Not a good overall situation, but I mean, they are getting paid a lot (usually). So that’s a thing.
This article gives three basic suggestions for what leaders can do to build themselves up and encourage trust:
- Get emotional
- Be whimsical
- Express doubt
I’ve written about all this kind of stuff probably close to 300 times by now, but I couldn’t agree more. For me it comes down to some basic ideas:
- Show some respect for your people.
- Don’t just repeatedly say you’re a transparent culture. Actually be a transparent culture.
- Talk about failure more at work.
Here’s what I’ve been thinking more and more in the past couple of years, right? We try to draw this strict line between “how we are with family” and “how we are at work,” but that line doesn’t actually really work that well. We’re still human beings, right? In a relationship — and work is basically just a complex series of relationships anyway — we want certain things, and we don’t necessarily want a different subset of things just because we’re in an office. (I’m not talking about how we behave, which might be different, i.e. “professionalism.”)
So we have this dividing line between “this is work” and “this is life/family,” but we’re still human beings in both situations.
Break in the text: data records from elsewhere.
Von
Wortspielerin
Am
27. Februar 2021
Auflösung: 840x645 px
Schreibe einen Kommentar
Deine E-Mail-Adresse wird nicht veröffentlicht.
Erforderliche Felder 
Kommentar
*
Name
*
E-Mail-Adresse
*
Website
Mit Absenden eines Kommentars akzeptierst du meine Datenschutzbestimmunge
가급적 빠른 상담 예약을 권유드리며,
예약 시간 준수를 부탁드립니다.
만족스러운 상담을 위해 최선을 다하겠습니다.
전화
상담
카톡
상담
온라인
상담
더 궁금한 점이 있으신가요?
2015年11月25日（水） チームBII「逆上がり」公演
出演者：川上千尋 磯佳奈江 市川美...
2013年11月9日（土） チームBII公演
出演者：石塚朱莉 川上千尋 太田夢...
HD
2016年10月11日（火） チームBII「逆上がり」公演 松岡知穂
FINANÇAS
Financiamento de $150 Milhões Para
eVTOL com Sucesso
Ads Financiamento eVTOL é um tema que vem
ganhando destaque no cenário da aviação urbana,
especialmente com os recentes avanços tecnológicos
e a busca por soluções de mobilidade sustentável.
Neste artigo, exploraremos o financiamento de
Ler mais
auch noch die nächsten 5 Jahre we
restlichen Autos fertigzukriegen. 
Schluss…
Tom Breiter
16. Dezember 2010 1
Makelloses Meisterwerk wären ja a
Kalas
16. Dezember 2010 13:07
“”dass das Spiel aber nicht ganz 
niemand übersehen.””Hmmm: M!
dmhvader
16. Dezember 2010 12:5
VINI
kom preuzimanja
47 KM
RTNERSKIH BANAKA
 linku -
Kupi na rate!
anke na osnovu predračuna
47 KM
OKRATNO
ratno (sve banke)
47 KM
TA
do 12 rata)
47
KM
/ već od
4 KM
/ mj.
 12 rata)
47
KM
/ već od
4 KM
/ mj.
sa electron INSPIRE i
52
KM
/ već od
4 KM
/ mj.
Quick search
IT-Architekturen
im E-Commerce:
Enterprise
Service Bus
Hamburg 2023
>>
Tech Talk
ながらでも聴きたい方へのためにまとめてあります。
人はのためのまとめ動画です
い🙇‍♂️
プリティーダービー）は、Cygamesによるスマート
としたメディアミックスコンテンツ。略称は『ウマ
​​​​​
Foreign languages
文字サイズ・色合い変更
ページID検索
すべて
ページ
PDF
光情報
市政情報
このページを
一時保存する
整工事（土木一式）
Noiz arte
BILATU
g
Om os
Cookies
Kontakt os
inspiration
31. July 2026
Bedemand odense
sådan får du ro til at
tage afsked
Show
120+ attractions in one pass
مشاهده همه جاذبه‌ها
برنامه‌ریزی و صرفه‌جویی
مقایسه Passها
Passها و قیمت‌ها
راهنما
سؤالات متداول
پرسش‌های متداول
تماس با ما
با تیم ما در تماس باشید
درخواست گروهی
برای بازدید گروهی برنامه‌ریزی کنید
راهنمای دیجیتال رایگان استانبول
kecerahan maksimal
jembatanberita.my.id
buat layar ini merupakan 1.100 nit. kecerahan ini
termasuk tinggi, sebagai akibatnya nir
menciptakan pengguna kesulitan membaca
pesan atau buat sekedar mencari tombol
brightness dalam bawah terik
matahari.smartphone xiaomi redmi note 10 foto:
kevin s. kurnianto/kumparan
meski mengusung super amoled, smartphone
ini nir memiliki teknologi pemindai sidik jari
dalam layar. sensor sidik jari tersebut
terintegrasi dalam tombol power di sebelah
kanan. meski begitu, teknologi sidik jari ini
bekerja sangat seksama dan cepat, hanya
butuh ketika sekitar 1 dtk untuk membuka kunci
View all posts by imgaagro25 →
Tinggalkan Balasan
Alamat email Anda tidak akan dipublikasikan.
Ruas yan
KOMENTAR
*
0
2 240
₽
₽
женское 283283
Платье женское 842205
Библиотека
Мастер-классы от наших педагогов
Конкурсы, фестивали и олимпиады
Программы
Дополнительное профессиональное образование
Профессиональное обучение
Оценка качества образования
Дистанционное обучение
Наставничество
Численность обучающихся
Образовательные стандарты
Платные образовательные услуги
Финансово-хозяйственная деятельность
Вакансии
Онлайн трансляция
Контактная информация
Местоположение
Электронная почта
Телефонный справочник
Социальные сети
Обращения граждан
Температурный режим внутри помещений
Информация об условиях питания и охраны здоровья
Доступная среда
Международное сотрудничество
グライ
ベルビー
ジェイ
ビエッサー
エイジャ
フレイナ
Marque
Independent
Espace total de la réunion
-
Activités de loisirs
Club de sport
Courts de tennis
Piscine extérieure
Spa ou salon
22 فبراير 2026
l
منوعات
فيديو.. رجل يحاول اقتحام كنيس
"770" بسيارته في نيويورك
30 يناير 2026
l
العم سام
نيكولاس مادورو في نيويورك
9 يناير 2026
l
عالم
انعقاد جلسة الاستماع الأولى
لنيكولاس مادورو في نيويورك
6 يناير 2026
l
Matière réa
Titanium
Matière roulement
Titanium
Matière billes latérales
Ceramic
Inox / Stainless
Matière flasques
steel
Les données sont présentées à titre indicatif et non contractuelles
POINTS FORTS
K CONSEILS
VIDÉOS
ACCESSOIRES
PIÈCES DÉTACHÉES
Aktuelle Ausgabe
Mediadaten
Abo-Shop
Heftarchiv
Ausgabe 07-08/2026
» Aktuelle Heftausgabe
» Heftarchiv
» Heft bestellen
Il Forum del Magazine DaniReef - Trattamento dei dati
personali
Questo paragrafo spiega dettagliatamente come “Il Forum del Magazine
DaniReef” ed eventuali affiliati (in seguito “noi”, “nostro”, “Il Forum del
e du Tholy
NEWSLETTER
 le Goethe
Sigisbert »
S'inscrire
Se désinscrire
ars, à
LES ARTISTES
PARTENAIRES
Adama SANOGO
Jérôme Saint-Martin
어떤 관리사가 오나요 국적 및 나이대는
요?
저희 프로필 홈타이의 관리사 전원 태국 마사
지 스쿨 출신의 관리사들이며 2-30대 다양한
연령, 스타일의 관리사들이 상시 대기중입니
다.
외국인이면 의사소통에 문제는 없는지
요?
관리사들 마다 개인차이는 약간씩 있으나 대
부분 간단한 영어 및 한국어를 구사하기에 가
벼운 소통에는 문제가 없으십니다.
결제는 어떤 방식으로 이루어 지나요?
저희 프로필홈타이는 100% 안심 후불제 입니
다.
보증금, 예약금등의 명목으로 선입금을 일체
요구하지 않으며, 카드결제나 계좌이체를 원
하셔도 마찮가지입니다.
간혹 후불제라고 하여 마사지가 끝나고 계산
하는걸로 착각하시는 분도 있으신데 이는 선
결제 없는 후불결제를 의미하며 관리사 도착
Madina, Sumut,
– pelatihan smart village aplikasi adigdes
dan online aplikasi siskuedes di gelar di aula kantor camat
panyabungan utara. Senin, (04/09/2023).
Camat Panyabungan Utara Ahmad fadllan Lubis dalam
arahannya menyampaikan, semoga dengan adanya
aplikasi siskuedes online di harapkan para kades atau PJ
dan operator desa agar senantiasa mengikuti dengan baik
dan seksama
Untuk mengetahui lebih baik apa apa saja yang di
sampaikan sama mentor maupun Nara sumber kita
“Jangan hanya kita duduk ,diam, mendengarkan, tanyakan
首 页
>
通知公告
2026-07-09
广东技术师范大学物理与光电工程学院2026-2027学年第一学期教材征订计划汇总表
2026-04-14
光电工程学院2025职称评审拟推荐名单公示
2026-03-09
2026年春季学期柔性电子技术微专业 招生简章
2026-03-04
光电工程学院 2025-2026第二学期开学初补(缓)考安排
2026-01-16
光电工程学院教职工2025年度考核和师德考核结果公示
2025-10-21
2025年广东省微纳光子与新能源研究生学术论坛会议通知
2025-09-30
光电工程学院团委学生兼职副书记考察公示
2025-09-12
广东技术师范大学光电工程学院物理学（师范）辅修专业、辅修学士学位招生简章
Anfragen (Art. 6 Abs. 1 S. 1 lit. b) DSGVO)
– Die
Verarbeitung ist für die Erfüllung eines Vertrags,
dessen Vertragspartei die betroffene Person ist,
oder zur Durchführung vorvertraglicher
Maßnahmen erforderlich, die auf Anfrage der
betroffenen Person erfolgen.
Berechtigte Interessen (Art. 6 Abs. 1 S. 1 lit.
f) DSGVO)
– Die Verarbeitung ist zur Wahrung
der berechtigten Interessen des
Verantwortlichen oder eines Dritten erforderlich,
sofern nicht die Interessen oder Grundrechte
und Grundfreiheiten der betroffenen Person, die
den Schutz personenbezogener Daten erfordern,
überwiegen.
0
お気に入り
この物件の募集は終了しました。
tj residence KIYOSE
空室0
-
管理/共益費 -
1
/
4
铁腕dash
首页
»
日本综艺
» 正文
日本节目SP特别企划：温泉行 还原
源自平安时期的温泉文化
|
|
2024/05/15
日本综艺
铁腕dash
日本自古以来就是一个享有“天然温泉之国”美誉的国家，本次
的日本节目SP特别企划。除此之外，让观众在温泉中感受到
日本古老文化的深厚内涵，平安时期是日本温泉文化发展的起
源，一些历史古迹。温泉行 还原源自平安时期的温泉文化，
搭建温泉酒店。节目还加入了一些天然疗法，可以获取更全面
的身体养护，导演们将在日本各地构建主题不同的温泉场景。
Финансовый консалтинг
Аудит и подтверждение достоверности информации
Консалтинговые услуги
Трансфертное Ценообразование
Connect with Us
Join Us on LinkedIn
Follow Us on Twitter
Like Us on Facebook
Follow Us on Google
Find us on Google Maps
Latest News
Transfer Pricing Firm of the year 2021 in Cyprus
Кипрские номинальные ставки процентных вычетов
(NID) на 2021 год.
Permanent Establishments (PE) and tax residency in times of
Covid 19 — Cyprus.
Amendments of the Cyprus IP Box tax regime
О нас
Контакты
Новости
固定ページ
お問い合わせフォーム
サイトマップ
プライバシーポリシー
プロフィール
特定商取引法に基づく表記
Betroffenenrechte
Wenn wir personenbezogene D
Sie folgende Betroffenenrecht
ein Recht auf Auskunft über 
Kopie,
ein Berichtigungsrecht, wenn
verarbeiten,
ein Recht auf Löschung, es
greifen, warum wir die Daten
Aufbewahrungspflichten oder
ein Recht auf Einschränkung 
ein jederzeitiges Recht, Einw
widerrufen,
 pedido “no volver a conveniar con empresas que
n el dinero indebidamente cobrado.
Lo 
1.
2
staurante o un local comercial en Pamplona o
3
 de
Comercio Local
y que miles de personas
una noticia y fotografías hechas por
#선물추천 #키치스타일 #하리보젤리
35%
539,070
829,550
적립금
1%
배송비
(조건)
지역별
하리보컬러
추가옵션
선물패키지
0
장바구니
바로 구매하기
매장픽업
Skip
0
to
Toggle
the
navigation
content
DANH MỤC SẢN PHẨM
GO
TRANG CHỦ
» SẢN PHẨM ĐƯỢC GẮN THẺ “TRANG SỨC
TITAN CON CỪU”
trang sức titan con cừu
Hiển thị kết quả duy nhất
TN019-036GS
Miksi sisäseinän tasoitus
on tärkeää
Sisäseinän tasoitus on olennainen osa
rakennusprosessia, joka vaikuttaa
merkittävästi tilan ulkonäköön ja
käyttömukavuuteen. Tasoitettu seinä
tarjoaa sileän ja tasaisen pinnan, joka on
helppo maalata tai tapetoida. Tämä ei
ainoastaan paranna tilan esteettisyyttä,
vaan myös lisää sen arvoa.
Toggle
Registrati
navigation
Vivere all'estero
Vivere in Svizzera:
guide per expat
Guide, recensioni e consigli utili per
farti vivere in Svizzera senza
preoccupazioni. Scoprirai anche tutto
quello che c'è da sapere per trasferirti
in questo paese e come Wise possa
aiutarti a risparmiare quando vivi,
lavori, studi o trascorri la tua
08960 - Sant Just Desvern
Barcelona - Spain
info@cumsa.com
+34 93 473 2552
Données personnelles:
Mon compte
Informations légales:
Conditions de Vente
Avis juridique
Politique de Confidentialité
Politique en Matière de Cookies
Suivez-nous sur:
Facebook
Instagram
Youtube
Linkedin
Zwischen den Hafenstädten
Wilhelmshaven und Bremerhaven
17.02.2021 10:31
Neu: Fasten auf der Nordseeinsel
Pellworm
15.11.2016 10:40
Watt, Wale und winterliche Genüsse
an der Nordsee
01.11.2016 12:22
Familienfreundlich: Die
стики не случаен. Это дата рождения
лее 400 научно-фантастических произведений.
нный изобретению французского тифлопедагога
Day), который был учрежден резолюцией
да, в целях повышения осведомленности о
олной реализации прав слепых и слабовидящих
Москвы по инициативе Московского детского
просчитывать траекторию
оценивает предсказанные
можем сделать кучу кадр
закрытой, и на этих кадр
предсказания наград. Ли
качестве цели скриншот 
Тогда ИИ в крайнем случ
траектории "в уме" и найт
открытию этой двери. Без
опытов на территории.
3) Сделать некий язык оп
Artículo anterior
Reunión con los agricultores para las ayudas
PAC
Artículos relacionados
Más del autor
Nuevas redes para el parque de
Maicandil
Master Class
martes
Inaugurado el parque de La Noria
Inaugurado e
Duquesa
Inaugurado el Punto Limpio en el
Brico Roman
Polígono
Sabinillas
So why does the line need to be so stark?
For example, as this marriage research shows, small moments of attachment and intimacy are crucial to sustaining healthy relationships. Essentially, true moments of connection meet your need as a human being. It doesn’t matter if it’s work or family. Honestly. I’m sure most people read studies like this and are like, “Intimacy?!?!? That has no place in the workplace!!!!” Right. Thing is, intimacy doesn’t mean “sex.” They’re actually very different terms. Two men can be intimate. A boss and an employee can be intimate. It’s just a touchpoint of connection.
I guess my broader point here is this: we often think about being “managers” or “leaders” in very deliverable-focused terms, and that makes sense. I’m sure most people who are managers get to work and feel they’re already 14 items behind, with five meetings scheduled for the bulk of the morning. (I don’t feel that way, but I’m someone who has the time to blog at work.) So with deliverables piled to the ceiling, who has time for this soft and fluffy stuff like “being vulnerable?” That’s No. 29 on the list, and the list stops at No. 6 every day, give or take. I understand that.
But if we started thinking of leadership or management as less about heroism or being instrumental and more about a mix of “hitting targets” and “coaching people,” maybe we’d be a little bit better off in terms of how we think about work.